Objective A
Write out the lines of the listing between the line containing "On Thursday, when" and the line containing "11:00 AM to 11:30 AM, 30 minutes", inclusive.

Provided passage
Begin

The story of Irene Nemirovsky’s life is as complex, captivating and heartbreaking as any of her numerous novels, yet this story would have remained hidden from history if not for a controversial and unprecedented panel decision that rocked the French literary establishment in November 2004. Sixty-two years after it was written, Nemirovsky’s epic of France in the first years of the German Occupation, Suite Française (French Suite), received the prestigious Prix Renaudot (previously given only to living authors and second in importance to the Prix Goncourt), turning the spotlight back onto this extraordinarily talented novelist and the tragedy of a career cut short by the Holocaust. In 1942, soon after she was arrested and deported to Auschwitz (on Convoy Number 6, July 17, one of the first convoys out of France immediately after the Vel d’Hiv roundup), Nemirovsky died of typhus at the age of thirty-nine, leaving behind two little girls and a literary legacy whose astonishing breadth and sensitivity suggest comparisons with Balzac and Tolstoy.

End

Dataset entries

Begin

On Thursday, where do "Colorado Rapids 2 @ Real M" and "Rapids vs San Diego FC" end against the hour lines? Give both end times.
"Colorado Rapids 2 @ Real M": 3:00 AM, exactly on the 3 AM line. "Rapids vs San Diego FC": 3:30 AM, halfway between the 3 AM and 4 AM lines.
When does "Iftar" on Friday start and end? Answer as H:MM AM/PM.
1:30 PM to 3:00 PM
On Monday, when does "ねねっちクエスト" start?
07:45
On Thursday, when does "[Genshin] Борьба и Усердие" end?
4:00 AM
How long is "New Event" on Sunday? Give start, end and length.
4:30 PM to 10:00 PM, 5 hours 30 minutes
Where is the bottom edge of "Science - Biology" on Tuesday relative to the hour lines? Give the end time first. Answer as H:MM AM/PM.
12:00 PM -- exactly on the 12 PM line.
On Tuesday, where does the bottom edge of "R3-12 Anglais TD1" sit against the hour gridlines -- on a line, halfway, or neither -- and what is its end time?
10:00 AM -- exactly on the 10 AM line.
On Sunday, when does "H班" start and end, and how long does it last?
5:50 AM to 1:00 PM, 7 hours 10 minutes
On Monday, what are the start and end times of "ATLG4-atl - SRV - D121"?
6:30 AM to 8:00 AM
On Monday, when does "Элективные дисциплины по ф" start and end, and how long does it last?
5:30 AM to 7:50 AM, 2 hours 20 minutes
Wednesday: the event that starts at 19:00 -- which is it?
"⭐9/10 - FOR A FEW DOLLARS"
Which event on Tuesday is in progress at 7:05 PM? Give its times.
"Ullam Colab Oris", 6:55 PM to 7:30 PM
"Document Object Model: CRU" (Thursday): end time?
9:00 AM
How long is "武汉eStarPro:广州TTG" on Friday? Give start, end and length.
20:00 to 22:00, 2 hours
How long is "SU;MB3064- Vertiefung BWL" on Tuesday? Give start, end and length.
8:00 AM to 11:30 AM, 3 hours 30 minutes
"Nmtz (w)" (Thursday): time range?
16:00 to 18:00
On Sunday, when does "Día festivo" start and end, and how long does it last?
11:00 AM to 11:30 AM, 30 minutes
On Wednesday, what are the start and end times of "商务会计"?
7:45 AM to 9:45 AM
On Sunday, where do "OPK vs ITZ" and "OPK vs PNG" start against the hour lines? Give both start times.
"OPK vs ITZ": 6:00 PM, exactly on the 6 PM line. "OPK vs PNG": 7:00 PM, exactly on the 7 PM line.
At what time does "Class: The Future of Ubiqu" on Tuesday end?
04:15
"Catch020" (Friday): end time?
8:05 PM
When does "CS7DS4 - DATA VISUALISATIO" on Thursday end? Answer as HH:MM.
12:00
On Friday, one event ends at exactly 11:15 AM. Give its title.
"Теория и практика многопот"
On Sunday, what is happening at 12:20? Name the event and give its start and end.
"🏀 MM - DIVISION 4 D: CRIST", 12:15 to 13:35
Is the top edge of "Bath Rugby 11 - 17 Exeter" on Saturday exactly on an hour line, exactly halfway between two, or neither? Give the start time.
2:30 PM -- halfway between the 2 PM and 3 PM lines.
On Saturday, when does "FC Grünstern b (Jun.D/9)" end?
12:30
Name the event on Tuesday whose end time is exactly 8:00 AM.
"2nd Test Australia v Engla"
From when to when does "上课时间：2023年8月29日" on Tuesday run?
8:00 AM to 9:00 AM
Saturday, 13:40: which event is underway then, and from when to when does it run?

End

Objective B
Reproduce the passage on Irene Nemirovsky word for word, in full.

Expected answer A
On Thursday, when does "[Genshin] Борьба и Усердие" end?
4:00 AM
How long is "New Event" on Sunday? Give start, end and length.
4:30 PM to 10:00 PM, 5 hours 30 minutes
Where is the bottom edge of "Science - Biology" on Tuesday relative to the hour lines? Give the end time first. Answer as H:MM AM/PM.
12:00 PM -- exactly on the 12 PM line.
On Tuesday, where does the bottom edge of "R3-12 Anglais TD1" sit against the hour gridlines -- on a line, halfway, or neither -- and what is its end time?
10:00 AM -- exactly on the 10 AM line.
On Sunday, when does "H班" start and end, and how long does it last?
5:50 AM to 1:00 PM, 7 hours 10 minutes
On Monday, what are the start and end times of "ATLG4-atl - SRV - D121"?
6:30 AM to 8:00 AM
On Monday, when does "Элективные дисциплины по ф" start and end, and how long does it last?
5:30 AM to 7:50 AM, 2 hours 20 minutes
Wednesday: the event that starts at 19:00 -- which is it?
"⭐9/10 - FOR A FEW DOLLARS"
Which event on Tuesday is in progress at 7:05 PM? Give its times.
"Ullam Colab Oris", 6:55 PM to 7:30 PM
"Document Object Model: CRU" (Thursday): end time?
9:00 AM
How long is "武汉eStarPro:广州TTG" on Friday? Give start, end and length.
20:00 to 22:00, 2 hours
How long is "SU;MB3064- Vertiefung BWL" on Tuesday? Give start, end and length.
8:00 AM to 11:30 AM, 3 hours 30 minutes
"Nmtz (w)" (Thursday): time range?
16:00 to 18:00
On Sunday, when does "Día festivo" start and end, and how long does it last?
11:00 AM to 11:30 AM, 30 minutes

Expected answer B
The story of Irene Nemirovsky’s life is as complex, captivating and heartbreaking as any of her numerous novels, yet this story would have remained hidden from history if not for a controversial and unprecedented panel decision that rocked the French literary establishment in November 2004. Sixty-two years after it was written, Nemirovsky’s epic of France in the first years of the German Occupation, Suite Française (French Suite), received the prestigious Prix Renaudot (previously given only to living authors and second in importance to the Prix Goncourt), turning the spotlight back onto this extraordinarily talented novelist and the tragedy of a career cut short by the Holocaust. In 1942, soon after she was arrested and deported to Auschwitz (on Convoy Number 6, July 17, one of the first convoys out of France immediately after the Vel d’Hiv roundup), Nemirovsky died of typhus at the age of thirty-nine, leaving behind two little girls and a literary legacy whose astonishing breadth and sensitivity suggest comparisons with Balzac and Tolstoy.